O último relatório do Programa de Monitoramento Conjunto publicado pela OMS e UNICEF (Progress on drinking water, sanitation and hygiene: Special focus on inequalities, 2000-2017) é uma boa linha de base para monitorar o equilíbrio geopolítico e o progresso internacional em direção a sustentabilidade.

Os dados de 2017, com uma população estimada em 7,5 bilhões são praticamente extrapolados para o presente: apenas cerca de 5,3 bilhões de pessoas têm acesso seguro à água e 2,185 bilhões não possuem. O mais grave é que, destes, 435 milhões são abastecidos por fontes sem qualquer tratamento, enquanto 144 milhões ainda usam água de superfície, diretamente de rios, lagoas, etc. O relatório apresenta outro fato surpreendente: oito em cada dez pessoas sem serviços básicos vivem em áreas rurais e quase a metade vive em países menos desenvolvidos.

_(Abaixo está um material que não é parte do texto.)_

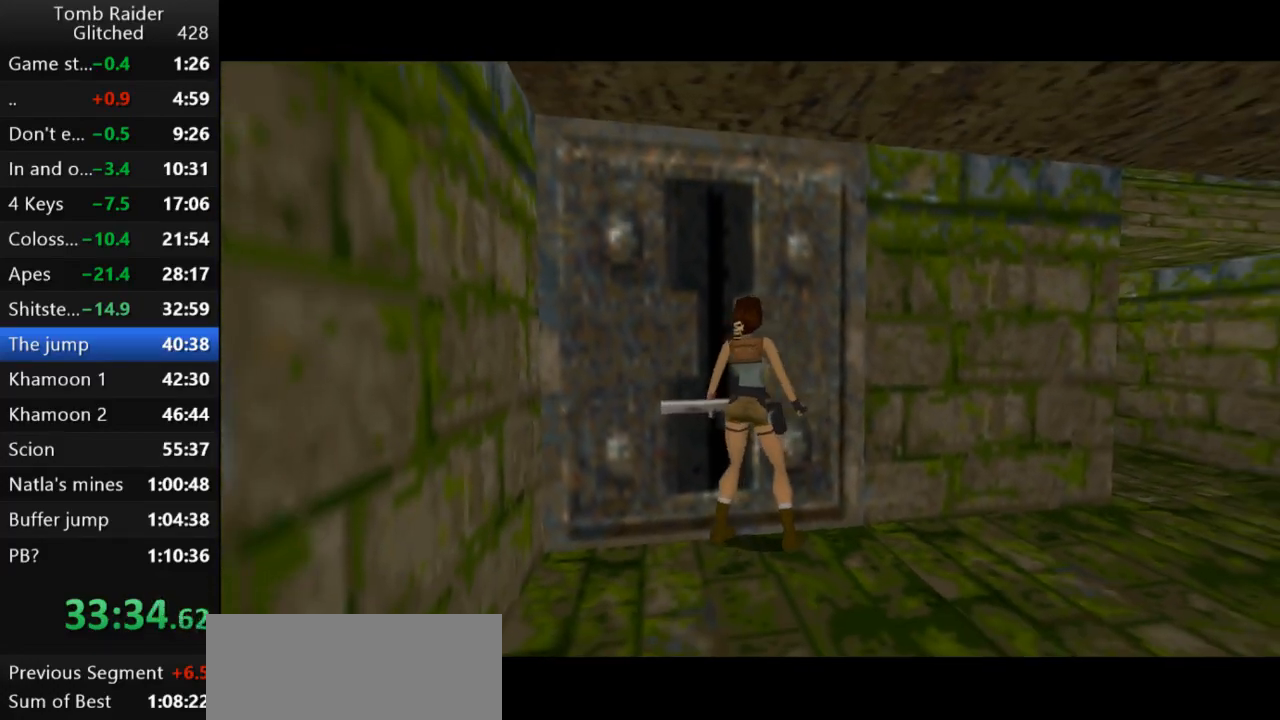
{"keys": ["up"], "events": [[200, "up", "down"], [267, "right", "up"]]}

Os números são mais preocupantes no que diz respeito ao saneamento, pelo menos quantitativamente: 3,4 bilhões de pessoas usam serviços seguros, enquanto entre os 4,085 bilhões restantes que não o fazem, persiste o flagelo dos 673 milhões que ainda defecam ao ar livre.

Por outro lado, a UNESCO afirma que quase 80% dos efluentes lançados no meio ambiente não são tratados, originando uma carga sanitária insuportável para as áreas mais pobres: a água contaminada causa cinco milhões de mortes por ano e estima-se que 800.000 delas sejam causadas por essas descargas.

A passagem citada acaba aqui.